▶ **The problem**:
Lines with the word "Aplankalai" in them must be copied from the records below.

▶ **Record excerpts**:
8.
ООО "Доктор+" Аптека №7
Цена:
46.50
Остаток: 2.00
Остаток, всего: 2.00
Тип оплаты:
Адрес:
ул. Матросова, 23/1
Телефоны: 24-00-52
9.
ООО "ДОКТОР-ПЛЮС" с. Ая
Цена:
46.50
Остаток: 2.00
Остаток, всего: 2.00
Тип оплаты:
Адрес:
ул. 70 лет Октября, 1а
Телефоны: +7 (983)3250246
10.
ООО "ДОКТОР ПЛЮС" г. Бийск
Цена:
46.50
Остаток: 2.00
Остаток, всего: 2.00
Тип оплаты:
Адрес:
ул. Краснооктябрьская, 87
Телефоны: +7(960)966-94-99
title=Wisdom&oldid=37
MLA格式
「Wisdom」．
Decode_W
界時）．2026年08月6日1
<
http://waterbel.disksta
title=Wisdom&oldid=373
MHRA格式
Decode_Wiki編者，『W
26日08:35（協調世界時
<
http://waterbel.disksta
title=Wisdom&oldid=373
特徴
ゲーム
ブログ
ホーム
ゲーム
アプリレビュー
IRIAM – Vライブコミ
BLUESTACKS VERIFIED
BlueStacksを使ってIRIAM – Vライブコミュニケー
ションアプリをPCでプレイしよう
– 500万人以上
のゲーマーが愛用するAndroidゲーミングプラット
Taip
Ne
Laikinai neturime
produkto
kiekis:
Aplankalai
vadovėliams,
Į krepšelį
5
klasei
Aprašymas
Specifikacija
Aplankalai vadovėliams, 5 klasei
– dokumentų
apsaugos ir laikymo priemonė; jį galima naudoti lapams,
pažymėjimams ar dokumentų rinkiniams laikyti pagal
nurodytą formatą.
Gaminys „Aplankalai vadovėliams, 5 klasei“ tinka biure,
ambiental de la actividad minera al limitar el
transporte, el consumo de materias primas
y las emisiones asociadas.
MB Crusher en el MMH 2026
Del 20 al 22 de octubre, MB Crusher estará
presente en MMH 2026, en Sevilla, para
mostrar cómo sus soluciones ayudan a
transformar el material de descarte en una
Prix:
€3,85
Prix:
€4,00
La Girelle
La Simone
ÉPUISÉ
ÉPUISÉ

▶ **Response to the exercise**:
Aplankalai
Aplankalai vadovėliams, 5 klasei
Gaminys „Aplankalai vadovėliams, 5 klasei“ tinka biure,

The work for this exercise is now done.